Molano, hoje com 19 anos, também tem um canal de vídeos ASMR no YouTube. Ele enviou seu primeiro vídeo há três anos com a intenção de provocar essa sensação em outras pessoas. Em poucas horas conseguiu dezenas de visitas e comentários. Isso o encorajou a continuar experimentando. Por exemplo, em algumas de suas gravações, ele finge ser cabeleireiro, médico ou maquiador. Atualmente, publica cerca de três gravações por semana e, entre seus seguidores, há pessoas com “problemas em casa, depressão, tristeza ou cansaço”. “Eu tento fazê-las se esquecer de suas rotinas de trabalho, estudos e até mesmo das doenças antes de dormir”, diz ele.

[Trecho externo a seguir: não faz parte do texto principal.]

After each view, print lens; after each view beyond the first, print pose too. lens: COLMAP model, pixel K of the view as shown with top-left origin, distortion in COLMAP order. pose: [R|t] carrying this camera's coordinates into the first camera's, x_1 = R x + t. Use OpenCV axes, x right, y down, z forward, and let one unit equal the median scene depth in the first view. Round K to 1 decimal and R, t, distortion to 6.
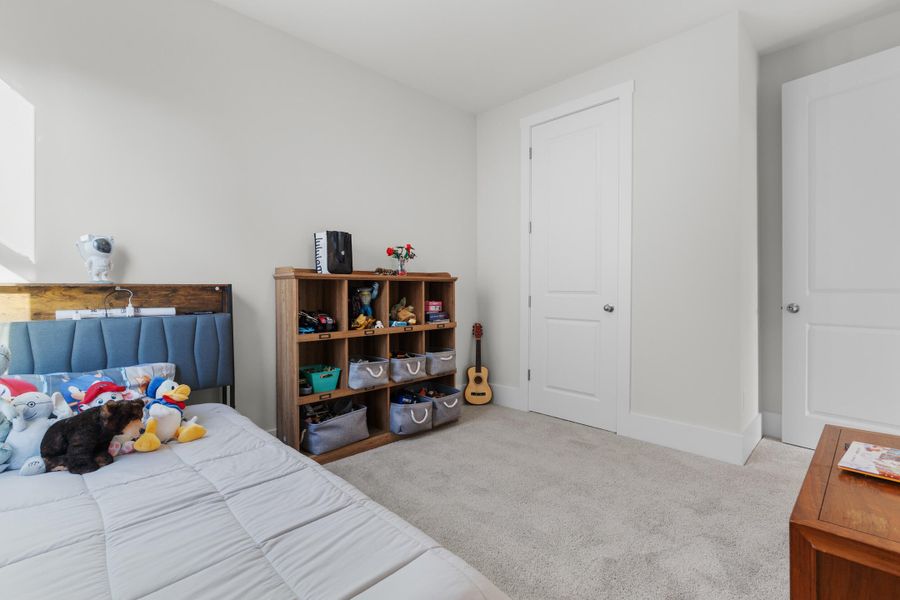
lens RADIAL K [[412.6, 0, 446.3], [0, 412.6, 295.3], [0, 0, 1]] dist [-0.007954, -0.000162]
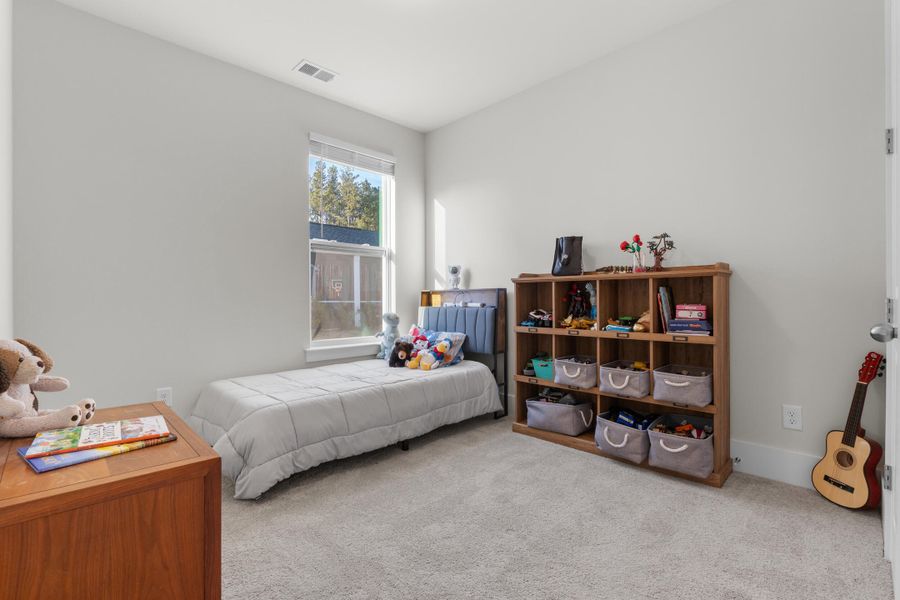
lens RADIAL K [[412.6, 0, 446.3], [0, 412.6, 295.3], [0, 0, 1]] dist [-0.007954, -0.000162]
pose [[0.004004, 0.003312, -0.999986, 0.795157], [-0.000271, 0.999994, 0.003311, -0.004521], [0.999992, 0.000257, 0.004005, 0.659829]]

Sánchez reconhece que as pessoas “podem estar muito carentes de estratégias de relaxamento porque vivemos em um mundo muito estressante”. Muitas terapias psicológicas, explica o neurologista, também usam tons de voz pausados, com uma cadência muito curta, sussurros ou sons de fundo muito simples que fazem você parar de pensar nas preocupações e se concentrar em outros tipos de sensações. “Nesse sentido, não vejo muita diferença entre o ASMR e outras estratégias de relaxamento”, diz ele.
Para determinar a veracidade desse fenômeno, o neurologista sugere realizar pesquisas comparando o ASMR com algum tipo de estratégia “mais padronizada”. “O ideal seria comparar esses dois grupos e ver se realmente existe algum tipo de efeito antes de investigar as bases neurobiológicas. Sem uma prova de que isso produz um efeito real além do placebo, será difícil fazer um estudo científico que inclua testes mais complicados ou caros”, conclui.